* [What you have to do]: Please gather every line in the items below that contains the word "πολέμου", copying each line in full. Case counts, so match uppercase and lowercase letters exactly.

[Records excerpted from a collection]
□ □ □ □

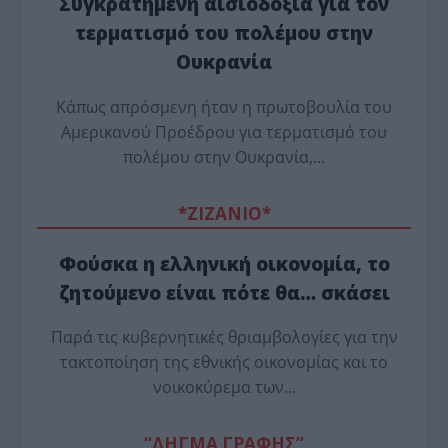
Συγκρατημένη αισιοδοξία για τον
τερματισμό του πολέμου στην
Ουκρανία
Κάπως απρόσμενη ήταν η πρωτοβουλία του
Αμερικανού Προέδρου για τερματισμό του
πολέμου στην Ουκρανία,…
*ZΙΖΑΝΙΟ*
Φούσκα η ελληνική οικονομία, το
ζητούμενο είναι πότε θα… σκάσει
Παρά τις κυβερνητικές θριαμβολογίες για την
τακτοποίηση της εθνικής οικονομίας και το
νοικοκύρεμα των…
“ΔΗΓΜΑ ΓΡΑΦΗΣ”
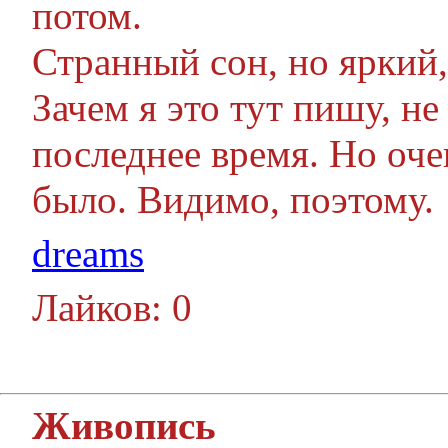
потом.
Странный сон, но яркий
Зачем я это тут пишу, не
последнее время. Но оче
было. Видимо, поэтому.
dreams
Лайков: 0
Живопись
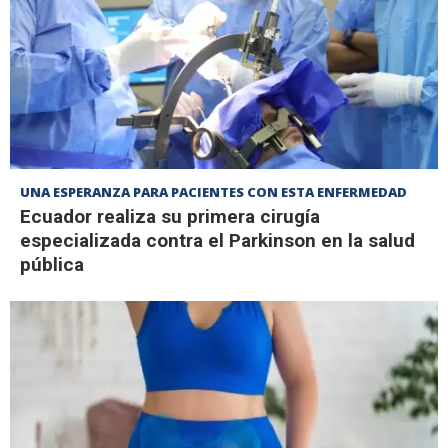
UNA ESPERANZA PARA PACIENTES CON ESTA ENFERMEDAD
Ecuador realiza su primera cirugía
especializada contra el Parkinson en la salud
pública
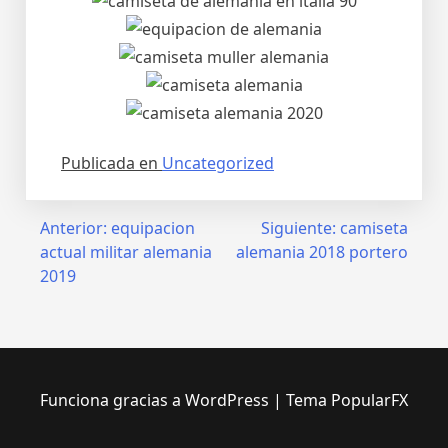
Publicada en
Uncategorized
Navegación
Anterior:
equipacion
Siguiente:
camiseta
actual militar alemania
alemania 2018 portero
de
2019
entradas
Funciona gracias a WordPress
|
Tema PopularFX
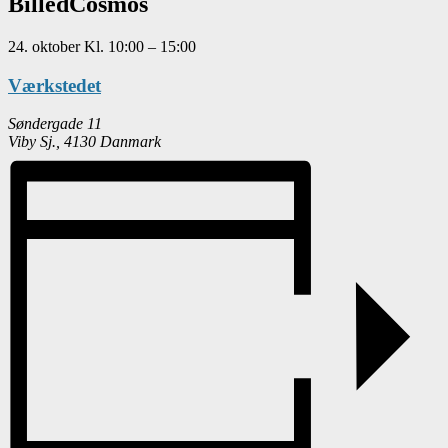
BilledCosmos
24. oktober
Kl.
10:00
–
15:00
Værkstedet
Søndergade 11
Viby Sj.
,
4130
Danmark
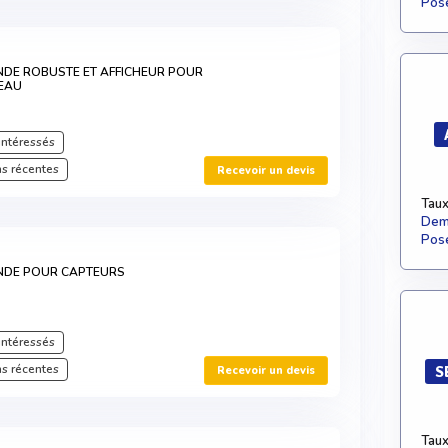
Pose
NDE ROBUSTE ET AFFICHEUR POUR
VEAU
intéressés
s récentes
Recevoir un devis
Taux
Dema
Pose
NDE POUR CAPTEURS
intéressés
s récentes
Recevoir un devis
S
Taux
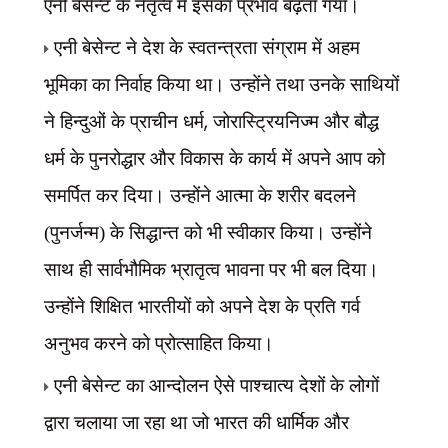
एनी बेसेन्ट के नेतृत्व में इसका प्रभाव बढ़ता गया।
एनी बेसेन्ट ने देश के स्वतन्त्रता संग्राम में अहम
भूमिका का निर्वाह किया था। उन्होंने तथा उनके साथियों
,
ने हिन्दुओं के प्राचीन धर्म
जोरास्ट्रियनिज्म और बौद्ध
धर्म के पुनरोद्धार और विकास के कार्य में अपने आप को
समर्पित कर दिया। उन्होंने आत्मा के शरीर बदलने
(पुनर्जन्म) के सिद्धान्त को भी स्वीकार किया। उन्होंने
साथ ही सार्वभौमिक भ्रातृत्व भावना पर भी बल दिया।
उन्होंने शिक्षित भारतीयों को अपने देश के प्रति गर्व
अनुभव करने को प्रोत्साहित किया।
एनी बेसेन्ट का आन्दोलन ऐसे पाश्चात्य देशों के लोगों
द्वारा चलाया जा रहा था जो भारत की धार्मिक और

□ □ □ □

* [Written reply]:
τερματισμό του πολέμου στην
πολέμου στην Ουκρανία,…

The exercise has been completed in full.